• Material provided:
..............................

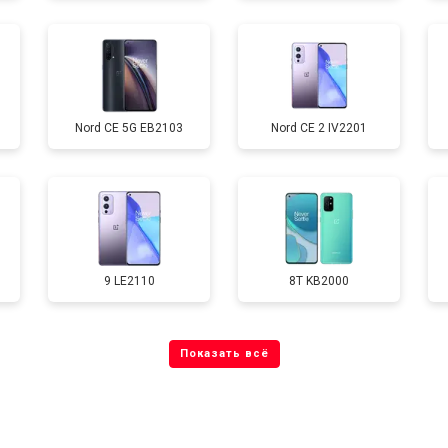
от 70 мин
о
Nord CE 5G EB2103
Nord CE 2 IV2201
от 60 мин
о
от 60 мин
о
9 LE2110
8T KB2000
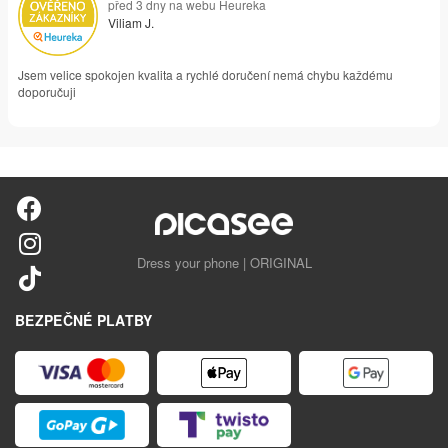
před 3 dny na webu Heureka
Viliam J.
Jsem velice spokojen kvalita a rychlé doručení nemá chybu každému
doporučuji
Dress your phone | ORIGINAL
BEZPEČNÉ PLATBY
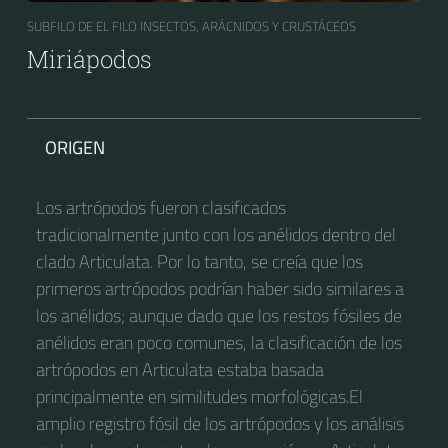
SUBFILO DE EL FILO INSECTOS, ARÁCNIDOS Y CRUSTÁCEOS
Miriápodos
ORIGEN
Los artrópodos fueron clasificados
tradicionalmente junto con los anélidos dentro del
clado Articulata.​ Por lo tanto, se creía que los
primeros artrópodos podrían haber sido similares a
los anélidos; aunque dado que los restos fósiles de
anélidos eran poco comunes, la clasificación de los
artrópodos en Articulata estaba basada
principalmente en similitudes morfológicas.​ El
amplio registro fósil de los artrópodos y los análisis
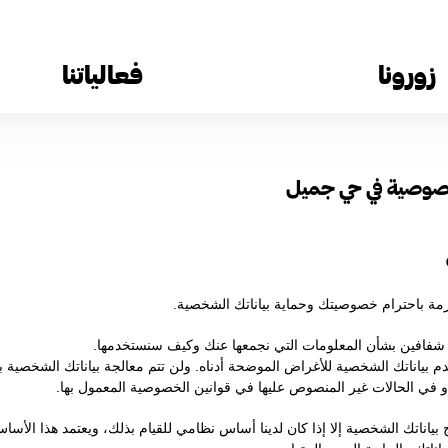
زورونا
فعالياتنا
صوصية في حي جميل
ة باحترام خصوصيتك وحماية بياناتك الشخصية.
فافين بشأن المعلومات التي نجمعها عنك وكيف سنستخدمها.
 بياناتك الشخصية للأغراض الموضحة أدناه. ولن تتم معالجة بياناتك الشخصية
و في الحالات غير المنصوص عليها في قوانين الخصوصية المعمول بها.
ج بياناتك الشخصية إلا إذا كان لدينا أساس نظامي للقيام بذلك، ويعتمد هذا الأ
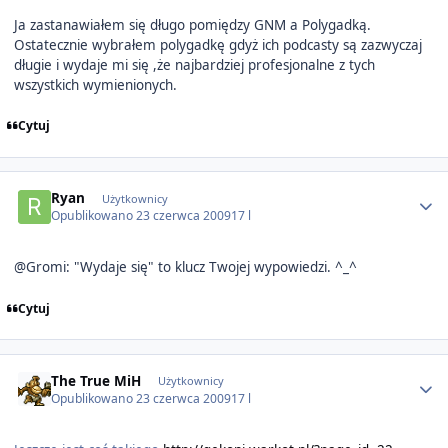
Ja zastanawiałem się długo pomiędzy GNM a Polygadką.
Ostatecznie wybrałem polygadkę gdyż ich podcasty są zazwyczaj
długie i wydaje mi się ,że najbardziej profesjonalne z tych
wszystkich wymienionych.
Cytuj
Author stats
Ryan
Użytkownicy
Opublikowano
23 czerwca 2009
17 l
@Gromi: "Wydaje się" to klucz Twojej wypowiedzi. ^_^
Cytuj
Author stats
The True MiH
Użytkownicy
Opublikowano
23 czerwca 2009
17 l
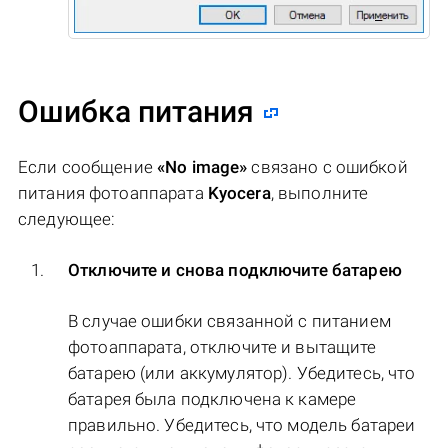
Ошибка питания
Если сообщение
«No image»
связано с ошибкой
питания фотоаппарата
Kyocera
, выполните
следующее:
Отключите и снова подключите батарею
В случае ошибки связанной с питанием
фотоаппарата, отключите и вытащите
батарею (или аккумулятор). Убедитесь, что
батарея была подключена к камере
правильно. Убедитесь, что модель батареи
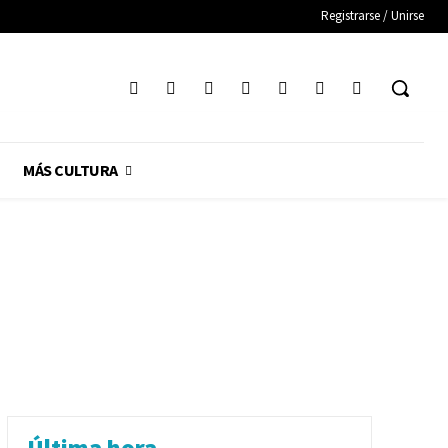
Registrarse / Unirse
MÁS CULTURA
Última hora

..............................

• Task statement: Output the records above as they stand, from the first line to the line with "długie i wydaje", inclusive, and exclude the pictures.

• Answer space:
от 70 мин
о
Nord CE 5G EB2103
Nord CE 2 IV2201
от 60 мин
о
от 60 мин
о
9 LE2110
8T KB2000
před 3 dny na webu Heureka
Viliam J.
Jsem velice spokojen kvalita a rychlé doručení nemá chybu každému
doporučuji
Dress your phone | ORIGINAL
BEZPEČNÉ PLATBY
SUBFILO DE EL FILO INSECTOS, ARÁCNIDOS Y CRUSTÁCEOS
Miriápodos
ORIGEN
Los artrópodos fueron clasificados
tradicionalmente junto con los anélidos dentro del
clado Articulata.​ Por lo tanto, se creía que los
primeros artrópodos podrían haber sido similares a
los anélidos; aunque dado que los restos fósiles de
anélidos eran poco comunes, la clasificación de los
artrópodos en Articulata estaba basada
principalmente en similitudes morfológicas.​ El
amplio registro fósil de los artrópodos y los análisis
زورونا
فعالياتنا
صوصية في حي جميل
ة باحترام خصوصيتك وحماية بياناتك الشخصية.
فافين بشأن المعلومات التي نجمعها عنك وكيف سنستخدمها.
 بياناتك الشخصية للأغراض الموضحة أدناه. ولن تتم معالجة بياناتك الشخصية
و في الحالات غير المنصوص عليها في قوانين الخصوصية المعمول بها.
ج بياناتك الشخصية إلا إذا كان لدينا أساس نظامي للقيام بذلك، ويعتمد هذا الأ
Ja zastanawiałem się długo pomiędzy GNM a Polygadką.
Ostatecznie wybrałem polygadkę gdyż ich podcasty są zazwyczaj
długie i wydaje mi się ,że najbardziej profesjonalne z tych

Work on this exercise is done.